Melting polar icecaps are expected to raise sea levels, engulfing low coastal regions around the world. Weather extremes - storms, floods, droughts, etc. - are expected to worsen. (Devastating hurricanes are caused purely by heat.) Food supplies are expected to shrink as water shortages grow. Tropical diseases and insects are expected to travel northward.
"Over the past 10 years, forests covering 150 million acres in the United States and Canada have died from warming-related beetle infestations," the New Yorker report says.
Famine-caused refugee crises and ethnic massacres like the one in Darfur may become worse. French President Nicolas Sarkozy told assembled world leaders in April: "If we keep going down this path, the Darfur crisis will be only one crisis among dozens of others."
U.N. Secretary-General Ban Ki-moon calls climate change "the defining challenge of our age."
A year ago, the U.S. Supreme Court ordered the Environmental Protection Agency to determine whether the Clean Air Act could be used to reduce greenhouse emissions to protect human health and welfare. In December, the EPA declared that warming gases are a health menace. Three weeks ago, the agency concluded that the 1970 air pollution law could be effective against climate change.

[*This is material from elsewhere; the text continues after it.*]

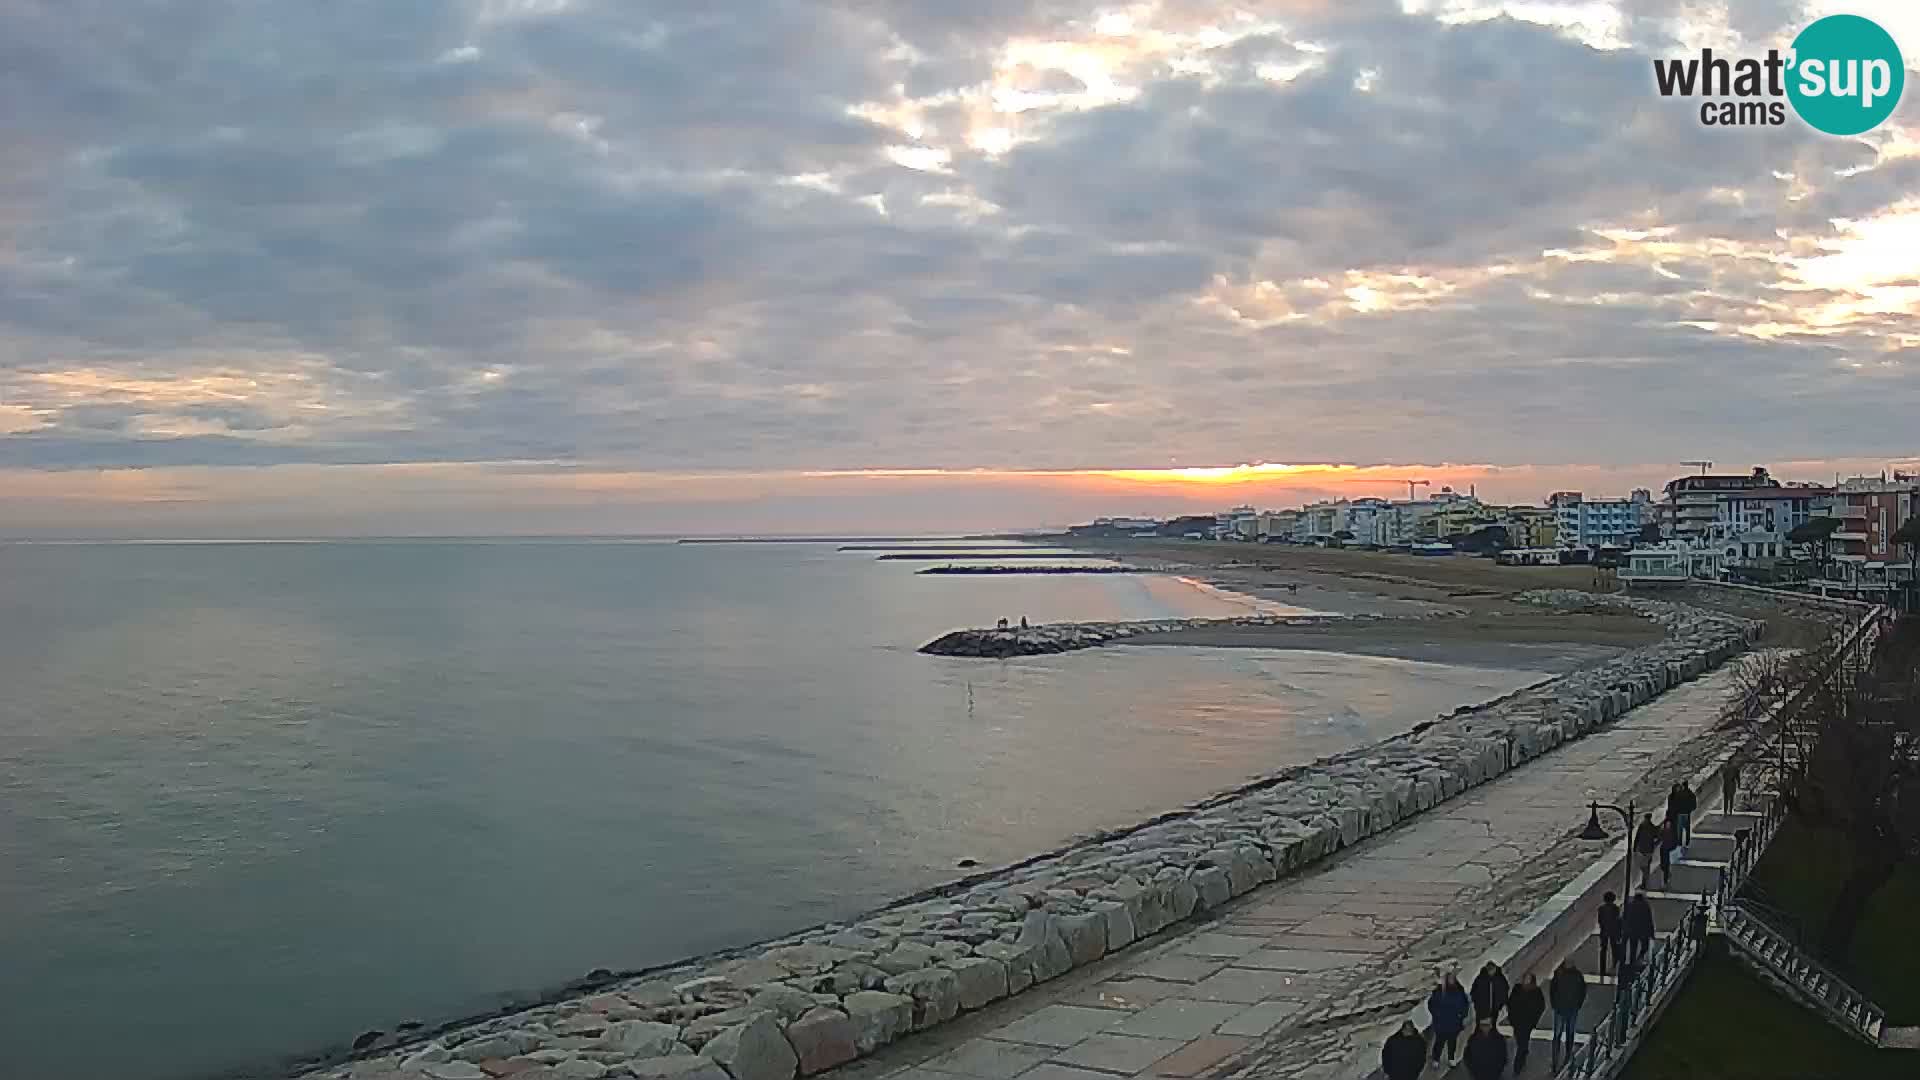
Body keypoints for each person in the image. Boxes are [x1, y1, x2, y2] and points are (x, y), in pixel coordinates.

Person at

However, the White House disavowed the EPA findings last week, forcing the environmental agency to reverse itself. Now it is clear that the Bush administration will take no action at all.
The president of Clean Air Watch protested: "EPA's approach to this has been completely thrown out by the White House, which is only attempting to stall any kind of cleanup."
House Global Warming Chairman Edward Markey, D-Mass., said: "The White House has taken an earnest attempt by their own climate experts to respond to the Supreme Court's mandate to address global warming pollution and turned it into a Frankenstein's monster."
With the Arctic icecap shrinking by one West Virginia per year, all Americans can do is wait for the disastrous Bush administration to end, and hope that the next president will get serious about "the defining challenge of our age."